Leaden balls represent the burden of student loans chained to the ankles of students protesting their lives as ‘debt slaves’. Photograph: Pete Riches/Demotix/Corbis Photograph: Pete Riches/ Pete Riches/Demotix/Corbis
Leaden balls represent the burden of student loans chained to the ankles of students protesting their lives as ‘debt slaves’. Photograph: Pete Riches/Demotix/Corbis Photograph: Pete Riches/ Pete Riches/Demotix/Corbis
The class of 2012 has the highest student loan burden of any graduating college class in history, continuing a five-year trend of rising debt loads on millennials just coming out of school.
The average student debt load made a big jump in the past year, from $26,600 in 2011 to $29,400 in 2012, according to the Project on Student Debt at The Institute for College Access and Success.
It’s increasingly rare for students to get out of college without student loan debt. Of 1,075 private and public colleges, 42 reported that more than 90% of their graduating class are leaving college with some student debt meaning the vast majority of their students had to take loans to graduate. Meanwhile, 122 colleges reported the average debt per student is more than $35,000. Overall, currently only three out of every 10 US graduates are graduating without debt.
Race and student debt
An equal proportion of white and black respondents 46% and 45%, respectively said that they or someone in their household has student loan debt, according to a Harvard University Institute of Politics survey of 18-29-year-olds. The number was slightly smaller for Hispanic households, at 32%.
Money is an important factor when it comes to attending college, especially for those who have little. The majority of the IOP survey respondents, at 70%, said that financial circumstances played a role in their decision whether or not to attend school at all. The difference between race was even more stark in the breakdown of these responses, with 52% of blacks saying that it played an important role compared to 38% of whites.
Millennials: from student loans to unemployment
Debt at graduation increased an average of 6% each year from 2008 to 2012, so it’s hardly a new trend. Still, there’s evidence that millennials are slowly beginning to question whether attending pricey colleges is worth it; some say they regret not weighing their options more carefully. A recent Wells Fargo survey revealed that 31% of millennials regret paying for college instead of getting a job and carving out a spot in the job market.
While college education does often result in long-term higher income, current average wage for young college graduates (21-24) is $. That translates into an annual income of roughly $34,500 for a full-time year of work, reports the Economic Policy Institute.

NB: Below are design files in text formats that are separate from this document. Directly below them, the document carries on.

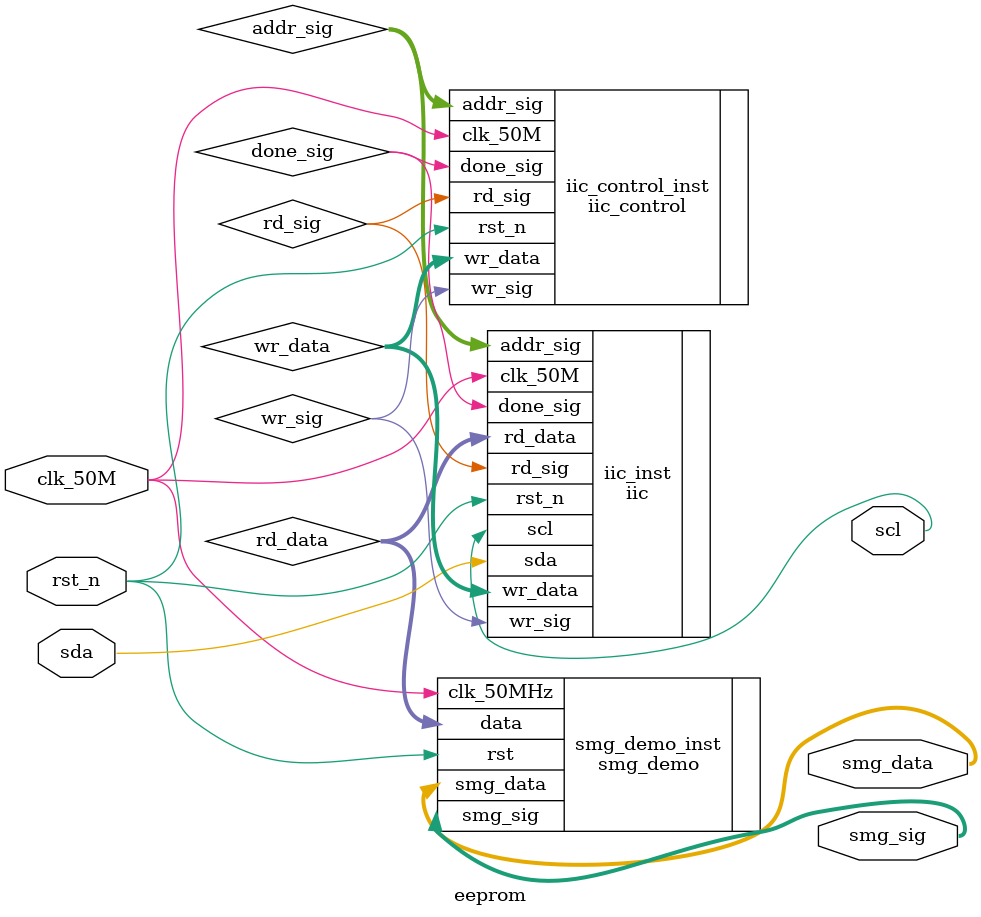
<source format=v>
`timescale 1ns/1ps
module eeprom
	(
		input wire	clk_50M,
		input wire	rst_n,
		output wire	scl,
		inout wire	sda,
		output wire[5:0] smg_sig,
		output wire[7:0] smg_data
	);
	
wire wr_sig;
wire rd_sig;
wire[7:0] addr_sig;
wire[7:0] wr_data;
wire[7:0] rd_data;
wire done_sig;

//iic_control
iic_control iic_control_inst
	(
		.clk_50M(clk_50M),
		.rst_n(rst_n),
		.wr_sig(wr_sig),
		.rd_sig(rd_sig),
		.addr_sig(addr_sig),
		.wr_data(wr_data),
		.done_sig(done_sig)
	);

//iic
iic iic_inst
	(
		.clk_50M(clk_50M),
		.rst_n(rst_n),
		.wr_sig(wr_sig),		//写命令，1有效
		.rd_sig(rd_sig),		//读命令，1有效
		.addr_sig(addr_sig),	//数据地址
		.wr_data(wr_data),	//写数据
		.rd_data(rd_data),	//读数据
		.done_sig(done_sig),	//读写完成标志，1有效
		.scl(scl),
		.sda(sda)
	);

//smg
smg_demo smg_demo_inst
	(
		.clk_50MHz(clk_50M),
		.rst(rst_n),
		.data(rd_data),
		.smg_sig(smg_sig),
		.smg_data(smg_data)
	);

endmodule
	
</source>
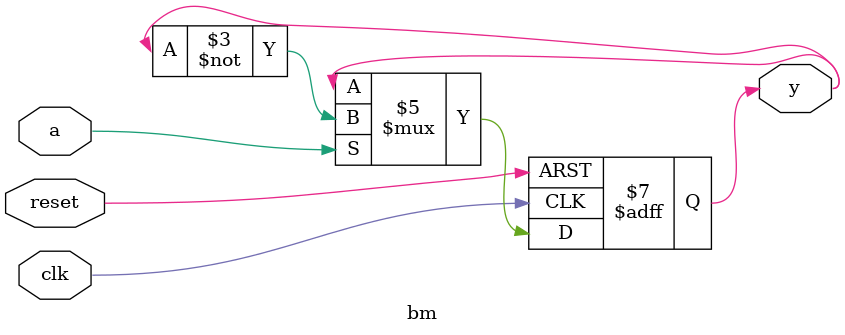
<source format=v>
module bm(y,clk,reset,a);
output y;
reg y;
input clk,reset,a;
always @ (posedge clk or negedge reset)
  begin
   if (!reset)
     y <= 1'b0;
   else
     if (a)
       y <= ~y;
     else
       y <= y;
  end 
endmodule
  

</source>
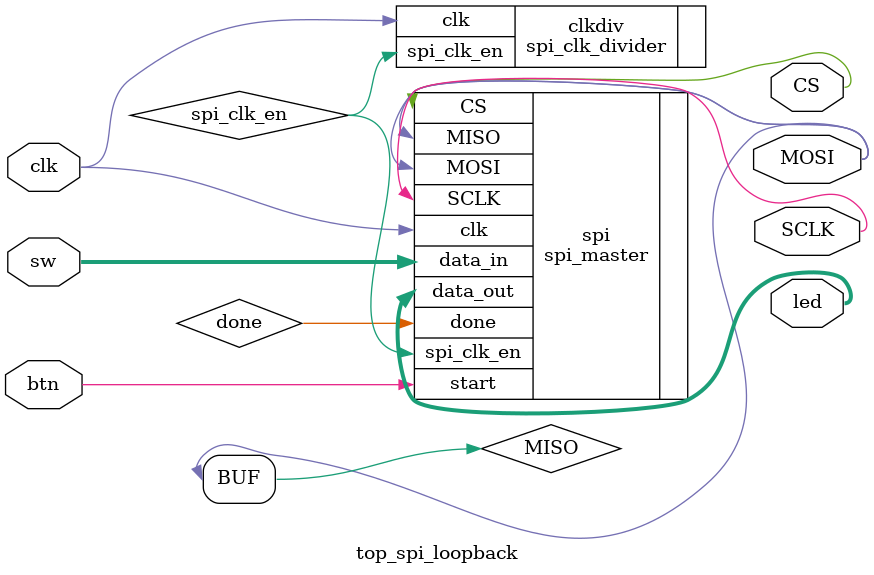
<source format=v>
`timescale 1ns / 1ps

module top_spi_loopback(
    input  wire clk,
    input  wire btn,
    input  wire [3:0] sw,
    output wire [3:0] led,

    output wire MOSI,
    output wire SCLK,
    output wire CS
);

    wire spi_clk_en;
    wire done;

    wire MISO;
    assign MISO = MOSI;

    spi_clk_divider clkdiv(
        .clk(clk),
        .spi_clk_en(spi_clk_en)
    );

    spi_master spi(
        .clk(clk),
        .spi_clk_en(spi_clk_en),
        .start(btn),
        .data_in(sw),
        .data_out(led),
        .MOSI(MOSI),
        .MISO(MISO),
        .SCLK(SCLK),
        .CS(CS),
        .done(done)
    );

endmodule
</source>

That’s the lowest average pay since 1998.
This article includes content hosted on . We ask for your permission before anything is loaded, as the provider may be using cookies and other technologies. To view this content, click ‘Allow and continue’.
Then there are those college graduates, who, despite their new degree, still struggle to find a job. According to the Department of Labor, only about 63% of 20-24-year-olds are employed. And while the unemployment rate for college graduates has dropped from 10.4% in 2010, at 8.8% it’s still higher than the national unemployment rate of 7%.
Unemployment numbers don’t always paint the most accurate picture of the situation. Reality is much bleaker than the figures first suggest. For instance, there are about 1.7 million missing workers within the 18-29-year-old demographic. These are the people who’ve given up looking for work.
The decrease in the unemployment rate for young graduates can be attributed to the increasing number of those, who while not unemployed, are underemployed, working part-time, low-skill jobs for the minimum wage.
Poverty-wage workers are also more likely to be young; while workers age 1825 made up only 15.5% of the total workforce in 2011, they constituted 35.5% of poverty-wage workers, states an EPI report on low-wage workers. The underemployment rate for college graduates is currently 18.3%, as compared to 9.9% in 2007. Furthermore, millennials won’t reach median wage until they are 30, unlike their parents, who on average made it around their 26th birthdays.
Given all these daunting statistics, it should come as no surprise that only about one in 10 millennials define their job as a career. Rather than focusing on career cash advance payday loans Georgia building and advancement, most millennials are currently focused on making ends meet and finding a job that throws them a paycheck on Friday. They are, on average, facing about $30,000 in college loans that have to be paid off.
This article includes content hosted on . We ask for your permission before anything is loaded, as the provider may be using cookies and other technologies. To view this content, click ‘Allow and continue’.
What comes next: a White House Summit
With many young graduates taking low-skilled jobs at minimum wage, the conventional wisdom on the value of education has been challenged. President Barack Obama’s remarked recently that:
If you get some kind of higher education whether it’s a two-year degree, a four-year degree, a technical college you’re more likely to have a job. You’re more likely to see your income going up. More than ever before, some form of higher education is the surest path into the middle class, and the surest path that you stay there.
Millennials and employers, however, seem to need convincing that college matters. Obama, who has previously spoken on the importance of making student loans affordable, will be meeting college presidents next Wednesday on 11 December during a White House summit. The goal: to make college accessible for low-income and disadvantaged students.